Before becoming state senator, Friedman spent nearly a decade working as chief of staff to Donnelly, helping to craft and advocate for comprehensive legislation to preserve and expand access to behavioral health treatment.

In an effort to continue Donnelly’s legacy, Senator Friedman has taken the lead on all of the bills that Senator Donnelly originally filed at the start of the current legislative session, including those related to mental health and substance use.

In addition to her role as Chair of the Joint Committee on Mental Health Substance Use and Recovery, Friedman will also serve in a leadership capacity as vice chair of the Joint Committee on Public Service and will continue to serve as a member of the Joint Committee on Labor and Workforce Development.

All bills currently before the Joint Committee on Mental Health, Substance Use and Recovery can be found here >>


Seeks fair procedures on campus


In a separate news release, her office reported that Friedman joined Senate colleagues Nov. 2 in passing legislation aiming to curb college-campus sexual violence.

The bill, filed by Sen. Michael O. Moore, Democrat of Millbury, who serves as chair of the Joint Committee on Higher Education, reflects a collaborative approach by college officials, advocacy groups, students and policymakers to address the issue of on-campus sexual assaults.  
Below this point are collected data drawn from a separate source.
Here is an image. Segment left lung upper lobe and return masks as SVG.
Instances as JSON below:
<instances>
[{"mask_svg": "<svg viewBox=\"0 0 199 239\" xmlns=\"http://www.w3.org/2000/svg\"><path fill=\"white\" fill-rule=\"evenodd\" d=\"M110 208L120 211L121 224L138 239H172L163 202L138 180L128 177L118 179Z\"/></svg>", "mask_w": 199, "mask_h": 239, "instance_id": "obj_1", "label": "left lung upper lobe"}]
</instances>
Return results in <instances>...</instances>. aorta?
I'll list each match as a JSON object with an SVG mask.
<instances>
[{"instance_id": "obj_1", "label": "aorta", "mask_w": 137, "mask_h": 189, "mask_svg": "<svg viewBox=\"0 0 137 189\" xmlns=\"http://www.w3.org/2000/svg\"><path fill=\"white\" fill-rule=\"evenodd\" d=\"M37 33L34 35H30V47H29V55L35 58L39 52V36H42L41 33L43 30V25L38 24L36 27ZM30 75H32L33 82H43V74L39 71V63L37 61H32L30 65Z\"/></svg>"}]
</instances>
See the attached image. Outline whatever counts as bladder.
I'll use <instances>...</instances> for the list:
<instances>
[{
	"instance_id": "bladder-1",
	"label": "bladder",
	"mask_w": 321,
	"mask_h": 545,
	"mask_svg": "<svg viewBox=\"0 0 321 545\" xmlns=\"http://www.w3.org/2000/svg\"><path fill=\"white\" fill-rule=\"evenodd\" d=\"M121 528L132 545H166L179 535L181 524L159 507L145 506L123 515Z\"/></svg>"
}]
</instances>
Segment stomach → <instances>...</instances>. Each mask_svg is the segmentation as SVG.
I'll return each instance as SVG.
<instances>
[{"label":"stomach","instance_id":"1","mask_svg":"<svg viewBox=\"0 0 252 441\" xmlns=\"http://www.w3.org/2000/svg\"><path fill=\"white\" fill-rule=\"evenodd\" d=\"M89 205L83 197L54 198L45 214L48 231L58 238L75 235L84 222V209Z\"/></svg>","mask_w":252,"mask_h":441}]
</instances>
With the U.S. Department of Education’s recent revocation of the Obama administration’s 2011 guidance on college sexual assault, the legislation aims to make sure that fair procedures and appropriate services are in place at higher education institutions across Massachusetts for both the reporting party and the accused.
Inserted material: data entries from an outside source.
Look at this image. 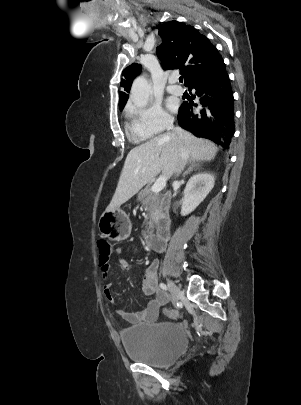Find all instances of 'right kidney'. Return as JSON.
<instances>
[{"label":"right kidney","mask_w":301,"mask_h":405,"mask_svg":"<svg viewBox=\"0 0 301 405\" xmlns=\"http://www.w3.org/2000/svg\"><path fill=\"white\" fill-rule=\"evenodd\" d=\"M214 184L215 178L210 173L201 172L193 175L183 191L181 215L186 216L193 212L213 189Z\"/></svg>","instance_id":"1"}]
</instances>
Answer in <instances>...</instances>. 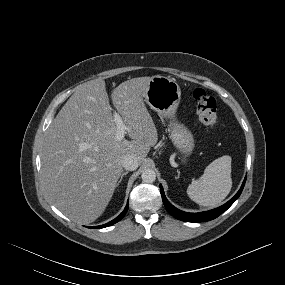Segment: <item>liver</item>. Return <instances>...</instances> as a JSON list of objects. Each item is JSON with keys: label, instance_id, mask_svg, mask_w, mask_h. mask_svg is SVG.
Instances as JSON below:
<instances>
[{"label": "liver", "instance_id": "1", "mask_svg": "<svg viewBox=\"0 0 285 285\" xmlns=\"http://www.w3.org/2000/svg\"><path fill=\"white\" fill-rule=\"evenodd\" d=\"M152 77L122 82L113 104L131 141L116 140V124L105 81L79 85L47 130L41 154V177L50 201L69 219L89 224L102 215L122 176L121 158L142 163L158 141L144 104Z\"/></svg>", "mask_w": 285, "mask_h": 285}]
</instances>
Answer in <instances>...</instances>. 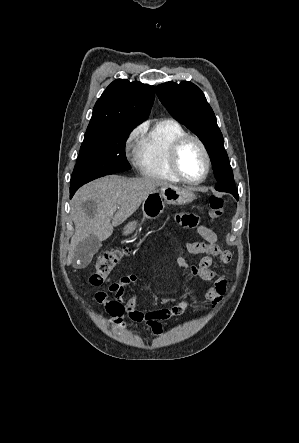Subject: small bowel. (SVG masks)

In a statement, Friedman said: "Sexual assault on college campuses can no longer be an issue that we brush aside. Too often, students fear reporting incidents of sexual assault and do not have access to adequate resources or training guides to assist them. This bill takes an important step in providing necessary safeguards to suppress the threat of sexual violence on our college campuses."

According to the 2015 climate survey conducted by the Association of American Universities, 23 percent of female undergraduate student respondents reported experiencing non-consensual sexual contact by physical force, threats of physical force or incapacitation.
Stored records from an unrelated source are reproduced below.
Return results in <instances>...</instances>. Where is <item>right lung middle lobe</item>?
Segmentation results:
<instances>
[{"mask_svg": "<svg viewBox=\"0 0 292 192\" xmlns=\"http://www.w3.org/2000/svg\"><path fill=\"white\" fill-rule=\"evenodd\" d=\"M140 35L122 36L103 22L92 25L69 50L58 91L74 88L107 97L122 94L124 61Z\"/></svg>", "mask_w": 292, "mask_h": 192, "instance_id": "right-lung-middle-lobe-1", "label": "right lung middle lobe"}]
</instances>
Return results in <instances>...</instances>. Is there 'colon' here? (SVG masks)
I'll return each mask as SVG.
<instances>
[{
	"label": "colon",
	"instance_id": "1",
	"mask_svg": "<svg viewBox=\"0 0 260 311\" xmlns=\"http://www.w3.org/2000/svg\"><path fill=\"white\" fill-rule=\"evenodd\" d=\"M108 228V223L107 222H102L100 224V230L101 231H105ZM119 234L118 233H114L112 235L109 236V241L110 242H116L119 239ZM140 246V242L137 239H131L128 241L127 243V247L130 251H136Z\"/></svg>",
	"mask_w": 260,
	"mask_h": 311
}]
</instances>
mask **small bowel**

Despite these statistics, 95 percent to 72 percent of these incidents of sexual violence went unreported, the Nov. 2 news release said. This legislation aims to encourage more students to come forward by ensuring that fair procedures and appropriate services are in place not only for the reporting party but also the accused. 

The legislation, which passed the Senate unanimously, has been referred to the House of Representatives for consideration. To continue tracking the bill, S.2191, please visit the Legislature’s website,

This news announcement was published Monday, Nov. 6, 2017.